- **WHAT YOU NEED TO DO**
Swap "コットン" for "ティッシュ" in the lines from the one with "肌にも負担が無いことや時短にもなり、ブースターの役割" to the one with "ったのか頬の毛穴が目立たなくなっていました。", and give back only those lines with nothing else changed.

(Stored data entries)
= = = = = = =
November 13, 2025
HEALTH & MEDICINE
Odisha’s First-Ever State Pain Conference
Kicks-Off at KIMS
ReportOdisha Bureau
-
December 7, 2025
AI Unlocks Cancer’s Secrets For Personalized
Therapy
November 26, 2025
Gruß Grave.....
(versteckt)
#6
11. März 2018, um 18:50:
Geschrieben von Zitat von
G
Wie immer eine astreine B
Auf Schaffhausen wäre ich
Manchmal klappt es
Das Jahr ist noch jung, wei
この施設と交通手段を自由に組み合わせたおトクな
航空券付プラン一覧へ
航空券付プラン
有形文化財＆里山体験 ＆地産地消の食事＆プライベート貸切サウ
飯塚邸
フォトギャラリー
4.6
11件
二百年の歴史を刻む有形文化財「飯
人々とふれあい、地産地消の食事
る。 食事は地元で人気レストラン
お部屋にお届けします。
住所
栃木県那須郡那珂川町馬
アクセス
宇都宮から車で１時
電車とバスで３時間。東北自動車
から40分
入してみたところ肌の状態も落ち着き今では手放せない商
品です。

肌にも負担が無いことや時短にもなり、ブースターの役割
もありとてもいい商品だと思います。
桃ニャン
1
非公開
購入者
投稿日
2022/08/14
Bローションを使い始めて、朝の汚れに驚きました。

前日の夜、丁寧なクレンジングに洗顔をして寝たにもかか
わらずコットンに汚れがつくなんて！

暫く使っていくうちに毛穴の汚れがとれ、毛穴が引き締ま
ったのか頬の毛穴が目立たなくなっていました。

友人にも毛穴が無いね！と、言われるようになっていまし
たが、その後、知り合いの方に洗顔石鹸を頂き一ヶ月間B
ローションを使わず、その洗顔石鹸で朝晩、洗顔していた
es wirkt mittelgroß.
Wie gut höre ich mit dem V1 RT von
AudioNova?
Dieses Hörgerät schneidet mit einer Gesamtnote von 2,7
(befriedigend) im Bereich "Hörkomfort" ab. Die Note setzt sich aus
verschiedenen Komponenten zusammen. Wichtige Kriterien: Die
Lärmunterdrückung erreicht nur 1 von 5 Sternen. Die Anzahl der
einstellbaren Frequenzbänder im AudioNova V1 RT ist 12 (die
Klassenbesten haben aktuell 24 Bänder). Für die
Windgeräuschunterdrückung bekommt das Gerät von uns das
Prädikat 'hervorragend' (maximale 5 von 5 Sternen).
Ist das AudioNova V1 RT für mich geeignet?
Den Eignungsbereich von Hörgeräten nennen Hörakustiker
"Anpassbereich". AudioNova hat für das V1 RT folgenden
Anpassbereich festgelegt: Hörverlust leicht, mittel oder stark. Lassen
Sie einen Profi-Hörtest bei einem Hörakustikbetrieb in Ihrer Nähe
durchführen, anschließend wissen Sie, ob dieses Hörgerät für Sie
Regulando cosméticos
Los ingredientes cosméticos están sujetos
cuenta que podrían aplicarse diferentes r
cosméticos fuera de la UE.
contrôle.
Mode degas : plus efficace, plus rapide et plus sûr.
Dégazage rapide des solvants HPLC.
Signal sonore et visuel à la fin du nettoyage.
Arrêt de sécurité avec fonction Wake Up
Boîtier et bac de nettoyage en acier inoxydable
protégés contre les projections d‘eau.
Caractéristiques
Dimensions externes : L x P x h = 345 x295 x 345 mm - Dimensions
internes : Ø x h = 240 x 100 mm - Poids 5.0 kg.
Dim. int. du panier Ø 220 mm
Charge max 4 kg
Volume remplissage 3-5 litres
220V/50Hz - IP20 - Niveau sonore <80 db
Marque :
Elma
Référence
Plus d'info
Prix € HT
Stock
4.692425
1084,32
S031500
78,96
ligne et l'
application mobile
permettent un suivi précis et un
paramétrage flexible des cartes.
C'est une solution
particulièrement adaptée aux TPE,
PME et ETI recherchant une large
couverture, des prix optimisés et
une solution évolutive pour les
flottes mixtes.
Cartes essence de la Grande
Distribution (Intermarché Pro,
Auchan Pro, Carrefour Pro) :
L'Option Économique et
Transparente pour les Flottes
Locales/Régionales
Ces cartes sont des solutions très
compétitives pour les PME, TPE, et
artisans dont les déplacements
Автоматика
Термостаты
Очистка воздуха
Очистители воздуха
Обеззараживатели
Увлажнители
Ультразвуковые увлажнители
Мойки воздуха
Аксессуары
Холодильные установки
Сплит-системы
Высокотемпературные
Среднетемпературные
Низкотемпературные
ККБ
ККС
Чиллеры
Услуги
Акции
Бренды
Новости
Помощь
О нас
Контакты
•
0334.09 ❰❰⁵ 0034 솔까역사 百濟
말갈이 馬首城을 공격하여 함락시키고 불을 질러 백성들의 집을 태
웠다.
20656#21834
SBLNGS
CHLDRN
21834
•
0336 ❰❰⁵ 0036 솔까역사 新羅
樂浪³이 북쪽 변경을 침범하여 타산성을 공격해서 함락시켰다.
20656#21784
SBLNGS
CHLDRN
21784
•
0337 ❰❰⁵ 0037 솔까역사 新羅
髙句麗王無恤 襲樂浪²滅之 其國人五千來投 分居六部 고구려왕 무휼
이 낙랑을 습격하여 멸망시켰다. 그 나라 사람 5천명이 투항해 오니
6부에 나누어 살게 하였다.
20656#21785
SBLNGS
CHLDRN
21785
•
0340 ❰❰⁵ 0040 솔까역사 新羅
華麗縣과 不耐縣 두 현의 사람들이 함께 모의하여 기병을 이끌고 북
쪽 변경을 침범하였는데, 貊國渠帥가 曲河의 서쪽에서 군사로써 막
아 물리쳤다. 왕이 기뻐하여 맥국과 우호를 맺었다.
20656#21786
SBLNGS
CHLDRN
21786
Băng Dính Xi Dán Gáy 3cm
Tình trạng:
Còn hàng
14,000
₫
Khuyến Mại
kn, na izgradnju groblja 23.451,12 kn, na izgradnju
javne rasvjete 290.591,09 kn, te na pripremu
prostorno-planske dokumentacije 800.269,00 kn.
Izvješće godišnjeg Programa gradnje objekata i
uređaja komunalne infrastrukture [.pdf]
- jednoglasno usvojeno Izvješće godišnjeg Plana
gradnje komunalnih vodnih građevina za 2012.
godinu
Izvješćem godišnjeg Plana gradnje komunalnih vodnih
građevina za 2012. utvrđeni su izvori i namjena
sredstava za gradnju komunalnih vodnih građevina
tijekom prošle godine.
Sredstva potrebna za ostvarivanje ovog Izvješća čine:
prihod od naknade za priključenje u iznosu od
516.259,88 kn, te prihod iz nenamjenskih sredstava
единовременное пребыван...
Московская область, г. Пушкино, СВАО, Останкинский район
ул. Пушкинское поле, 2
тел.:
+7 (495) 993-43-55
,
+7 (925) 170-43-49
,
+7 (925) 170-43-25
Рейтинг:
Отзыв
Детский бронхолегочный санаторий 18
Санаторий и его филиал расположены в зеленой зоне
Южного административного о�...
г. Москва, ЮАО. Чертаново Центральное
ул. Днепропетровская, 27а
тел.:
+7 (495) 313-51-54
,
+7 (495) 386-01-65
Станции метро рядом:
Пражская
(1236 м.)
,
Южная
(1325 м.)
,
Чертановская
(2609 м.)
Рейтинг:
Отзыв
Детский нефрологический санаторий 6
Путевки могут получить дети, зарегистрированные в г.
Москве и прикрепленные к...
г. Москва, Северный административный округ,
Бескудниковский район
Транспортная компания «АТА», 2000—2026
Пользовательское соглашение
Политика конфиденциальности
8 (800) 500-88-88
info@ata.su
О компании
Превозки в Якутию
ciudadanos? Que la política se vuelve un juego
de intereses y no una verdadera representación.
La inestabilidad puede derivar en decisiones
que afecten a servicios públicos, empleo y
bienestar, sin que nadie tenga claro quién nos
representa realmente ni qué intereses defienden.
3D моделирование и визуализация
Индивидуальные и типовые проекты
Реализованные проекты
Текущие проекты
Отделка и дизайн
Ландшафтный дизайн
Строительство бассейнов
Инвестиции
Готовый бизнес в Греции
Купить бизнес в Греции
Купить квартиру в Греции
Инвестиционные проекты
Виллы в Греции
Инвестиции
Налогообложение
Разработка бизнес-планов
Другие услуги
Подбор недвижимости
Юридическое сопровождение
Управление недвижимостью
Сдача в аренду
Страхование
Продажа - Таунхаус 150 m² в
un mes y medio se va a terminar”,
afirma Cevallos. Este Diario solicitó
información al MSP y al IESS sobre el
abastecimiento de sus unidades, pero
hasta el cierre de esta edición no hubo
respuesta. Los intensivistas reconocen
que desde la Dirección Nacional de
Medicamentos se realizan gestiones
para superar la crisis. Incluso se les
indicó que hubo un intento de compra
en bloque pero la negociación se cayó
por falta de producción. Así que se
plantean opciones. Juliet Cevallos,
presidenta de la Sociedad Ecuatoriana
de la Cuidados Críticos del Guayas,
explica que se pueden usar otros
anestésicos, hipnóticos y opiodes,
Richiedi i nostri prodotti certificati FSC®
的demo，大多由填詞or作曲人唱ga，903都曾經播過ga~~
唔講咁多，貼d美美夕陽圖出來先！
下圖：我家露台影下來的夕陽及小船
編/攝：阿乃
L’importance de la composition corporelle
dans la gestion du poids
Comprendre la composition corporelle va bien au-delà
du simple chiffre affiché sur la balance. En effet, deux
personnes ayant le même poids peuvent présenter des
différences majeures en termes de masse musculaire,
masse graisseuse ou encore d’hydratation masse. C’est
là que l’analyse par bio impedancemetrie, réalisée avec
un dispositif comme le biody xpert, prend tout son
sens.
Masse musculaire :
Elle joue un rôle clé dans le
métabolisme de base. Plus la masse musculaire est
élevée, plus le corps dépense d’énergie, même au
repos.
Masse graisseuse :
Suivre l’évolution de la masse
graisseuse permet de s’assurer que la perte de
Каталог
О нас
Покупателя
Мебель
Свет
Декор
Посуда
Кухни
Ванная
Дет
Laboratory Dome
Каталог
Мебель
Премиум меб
= = = = = = =
- **YOUR RESPONSE**
肌にも負担が無いことや時短にもなり、ブースターの役割
もありとてもいい商品だと思います。
桃ニャン
1
非公開
購入者
投稿日
2022/08/14
Bローションを使い始めて、朝の汚れに驚きました。

前日の夜、丁寧なクレンジングに洗顔をして寝たにもかか
わらずティッシュに汚れがつくなんて！

暫く使っていくうちに毛穴の汚れがとれ、毛穴が引き締ま
ったのか頬の毛穴が目立たなくなっていました。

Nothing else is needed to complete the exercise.